**TRECHO**

· · · ·

Medida Provisória publicada nesta quinta-feira, 18, no Diário Oficial da União, torna o clube mandante dono exclusivo dos direitos de uma partida

Brenno Rebouças
15:57 | 18/06/2020
Com o novo texto da Lei Pelé, o time que jogar em casa pode negociar autorizar ou proibir transmissões da partida  (Foto: Fábio Lima/O POVO)
Com o novo texto da Lei Pelé, o time que jogar em casa pode negociar autorizar ou proibir transmissões da partida (Foto: Fábio Lima/O POVO)

Por meio da Medida Provisória 984, publicada no Diário Oficial da União desta quinta-feira, 18, o Governo Federal modificou o artigo 42 da Lei Pelé (nº 9.615), que trata da detenção dos direitos de transmissão das partidas de futebol. Agora, qualquer autorização ou proibição quanto às imagens de um jogo depende exclusivamente do clube mandante.

No texto anterior, as duas equipes envolvidas na partida precisavam fechar acordos com uma emissora de televisão para que a transmissão pudesse ir ao ar, mas com a MP 984, basta uma autorização da equipe que joga em casa. Se o mando de campo não estiver estabelecido, será necessário permissão das duas agremiações envolvidas. A publicação não aborda sobre contratos de cessão de direitos firmados anteriormente.

Pelo novo texto, é possível depreender que, se uma emissora tem contrato apenas com o time mandante, mas não com o visitante, ainda assim poderá transmitir a partida. Hoje, Globo e Turner dividem direitos de exibição de jogos da Série A do Brasileiro em TV fechada, com algumas partidas não podendo ser transmitidas por ambas nesse circuito.

Da mesma forma, os clubes mandantes têm o direito de transmitir seus próprios jogos, já que os direitos das partidas pertencem somente a eles.

A MP 984 estabelece ainda o repasse direto de 5% dos direitos de imagem aos atletas, com divisão em partes iguais. Antes, esse valor tinha obrigação de ser repassado ao sindicatos de atletas profissionais, que posteriormente repassaria a divisão aos jogadores. Há uma exceção em caso de convenção coletiva de trabalho.

A modificação ainda define como período mínimo de contrato a um atleta profissional, até 31 de dezembro de 2020, o período de 30 dias. A Medida Provisória, assinada pelo presidente Jair Bolsonaro, tem validade por 120 dias e se aprovada se estabelece como Lei.

· · · ·

**ENTRADAS LISTADAS**

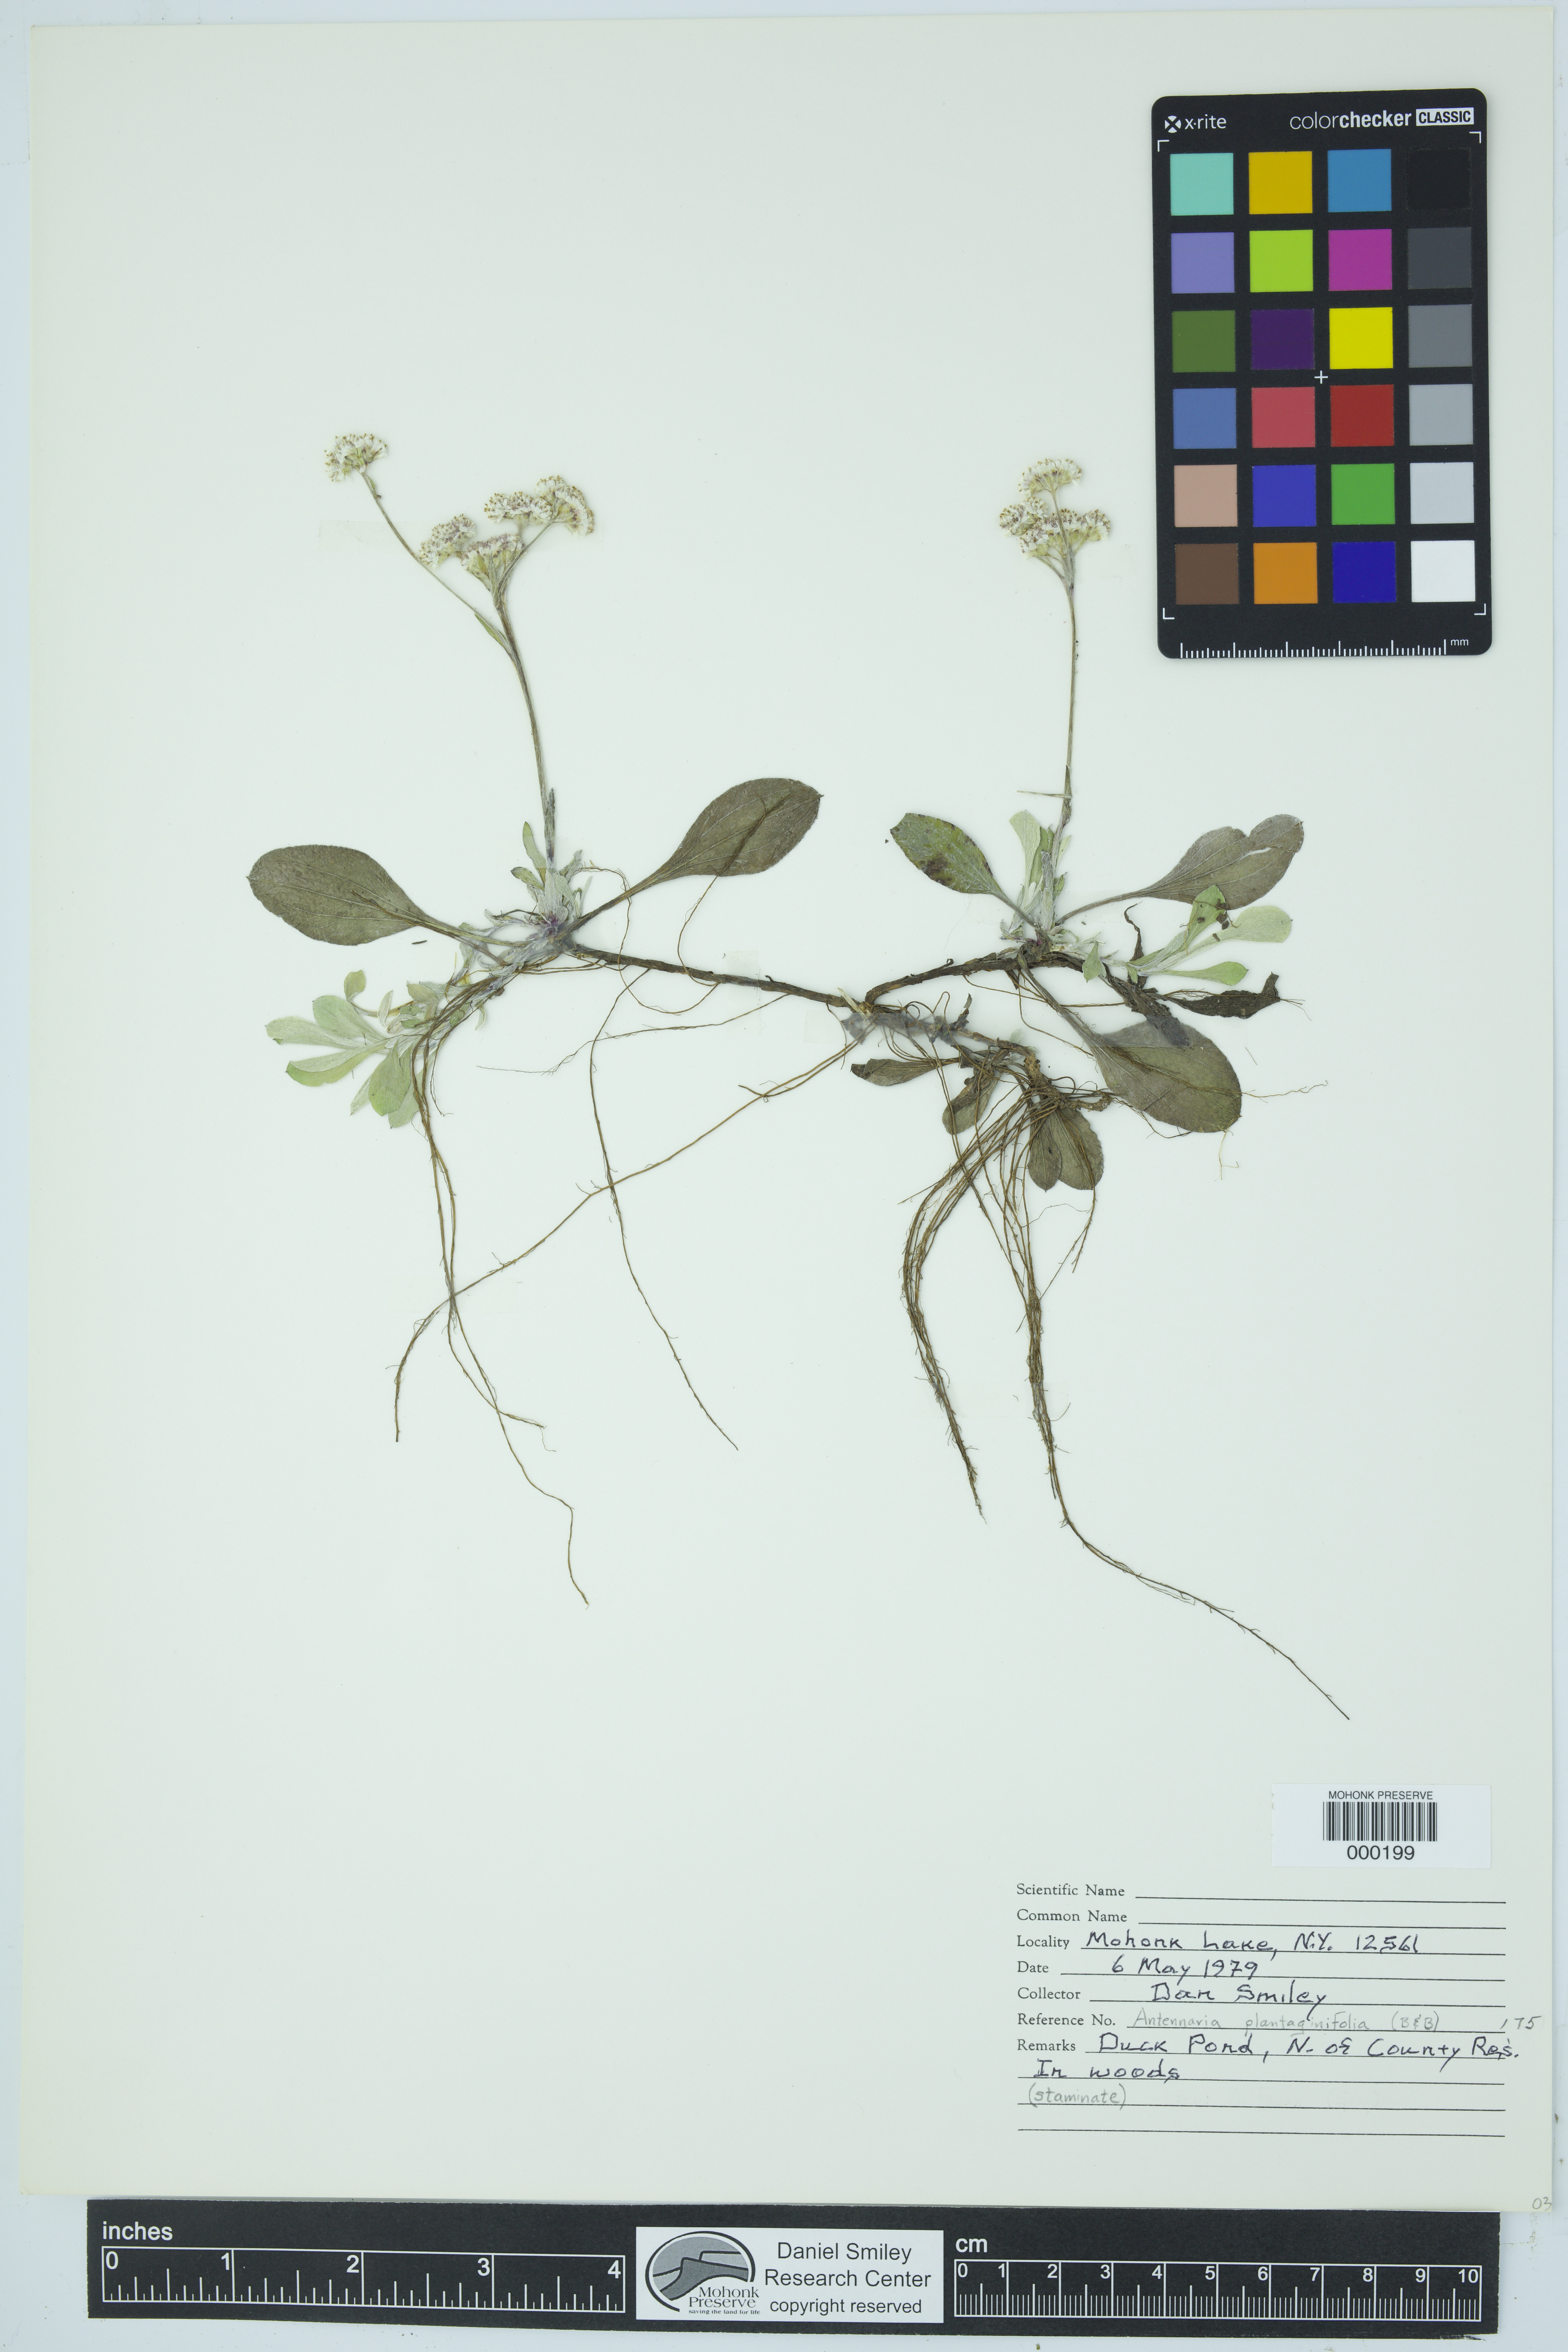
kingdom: Plantae
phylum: Tracheophyta
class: Magnoliopsida
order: Asterales
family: Asteraceae
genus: Antennaria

· · · ·

**O QUE SE PEDE**
Por favor, transcreva o trecho sobre a MP 984 de "A MP 984 estabelece" até "coletiva de trabalho.", sem nenhuma alteração.

**TAREFA CONCLUÍDA**
A MP 984 estabelece ainda o repasse direto de 5% dos direitos de imagem aos atletas, com divisão em partes iguais. Antes, esse valor tinha obrigação de ser repassado ao sindicatos de atletas profissionais, que posteriormente repassaria a divisão aos jogadores. Há uma exceção em caso de convenção coletiva de trabalho.